IAFMNet: Information-Aware Feature Modulation for Efficient Super-Resolution
Abstract
Single Image Super-Resolution (SISR) aims to reconstruct a high-resolution (HR) image from a low-resolution (LR) input, which becomes increasingly challenging under real-world computational constraints. However, most efficient SISR methods adopt lightweight, spatially uniform strategies that allocate equal computation and focus across all regions—ignoring the uneven distribution of visual complexity.From an information theory perspective, textures and edges inherently carry more critical information, resulting in reconstruction errors that are disproportionately concentrated in these regions. This motivates allocating more resources and attention to these informative areas.In this paper, we propose IAFMNet, an Information-Aware Feature Modulation network for efficient SR. At its core lies the Information Density Map (IDM), which is estimated in an unsupervised manner by minimizing the information entropy of features, thereby highlighting informative regions with high theoretical encoding costs. Guided by the IDM, IAFMNet adopts a synergistic dual-branch design: (1) a sparse convolution branch that dynamically allocates computation to informative areas while bypassing low-information regions, and (2) an implicit modulation branch that adaptively emphasizes complex regions via information-aware affine transformations.Extensive experiments demonstrate that IAFMNet effectively identifies informative regions and achieves superior visual fidelity with reduced computational overhead.

_TASK GOAL_:
How does the IAFMNet abstract say the Information Density Map is estimated? The records have no connection to the IAFMNet abstract.

_MATERIAL SHOWN_:

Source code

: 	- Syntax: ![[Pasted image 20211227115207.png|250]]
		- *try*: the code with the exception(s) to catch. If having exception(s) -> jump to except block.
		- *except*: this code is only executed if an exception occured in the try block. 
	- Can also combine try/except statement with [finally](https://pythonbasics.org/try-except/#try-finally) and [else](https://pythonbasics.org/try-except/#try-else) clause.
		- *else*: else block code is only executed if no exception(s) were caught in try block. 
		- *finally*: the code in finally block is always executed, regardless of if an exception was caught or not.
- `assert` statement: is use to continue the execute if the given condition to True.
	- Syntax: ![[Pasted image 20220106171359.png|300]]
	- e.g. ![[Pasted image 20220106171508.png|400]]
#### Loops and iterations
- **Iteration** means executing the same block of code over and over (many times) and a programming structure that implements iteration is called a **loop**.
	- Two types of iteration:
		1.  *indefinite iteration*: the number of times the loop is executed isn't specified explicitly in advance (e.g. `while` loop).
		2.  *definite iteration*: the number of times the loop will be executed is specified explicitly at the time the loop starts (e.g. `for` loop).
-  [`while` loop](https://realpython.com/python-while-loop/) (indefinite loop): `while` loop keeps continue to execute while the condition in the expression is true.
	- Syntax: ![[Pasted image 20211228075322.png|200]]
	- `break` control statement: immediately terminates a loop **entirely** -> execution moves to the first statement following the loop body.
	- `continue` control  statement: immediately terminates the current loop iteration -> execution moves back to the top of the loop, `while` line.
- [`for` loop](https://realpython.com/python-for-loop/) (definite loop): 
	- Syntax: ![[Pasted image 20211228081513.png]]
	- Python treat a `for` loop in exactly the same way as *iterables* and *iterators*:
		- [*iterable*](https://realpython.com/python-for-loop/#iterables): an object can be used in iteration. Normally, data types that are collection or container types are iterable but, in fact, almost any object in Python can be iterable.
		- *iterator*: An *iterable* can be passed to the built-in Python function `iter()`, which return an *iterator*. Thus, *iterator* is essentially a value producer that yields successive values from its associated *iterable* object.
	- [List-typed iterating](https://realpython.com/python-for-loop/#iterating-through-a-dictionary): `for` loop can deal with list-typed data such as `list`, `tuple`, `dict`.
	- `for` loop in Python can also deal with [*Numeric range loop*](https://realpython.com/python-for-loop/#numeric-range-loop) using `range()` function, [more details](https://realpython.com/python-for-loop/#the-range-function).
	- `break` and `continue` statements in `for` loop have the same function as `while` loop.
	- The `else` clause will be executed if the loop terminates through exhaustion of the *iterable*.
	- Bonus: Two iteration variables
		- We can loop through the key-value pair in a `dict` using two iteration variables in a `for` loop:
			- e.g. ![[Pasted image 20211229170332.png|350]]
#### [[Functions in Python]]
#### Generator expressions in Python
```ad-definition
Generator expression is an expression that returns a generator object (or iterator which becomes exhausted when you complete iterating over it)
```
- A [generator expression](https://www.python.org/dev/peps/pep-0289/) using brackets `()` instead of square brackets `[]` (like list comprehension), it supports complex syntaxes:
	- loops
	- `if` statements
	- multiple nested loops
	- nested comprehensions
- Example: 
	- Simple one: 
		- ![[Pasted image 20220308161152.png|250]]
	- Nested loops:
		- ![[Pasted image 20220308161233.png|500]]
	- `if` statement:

_EXERCISE RESPONSE_:
It is estimated in an unsupervised manner by minimizing the information entropy of features.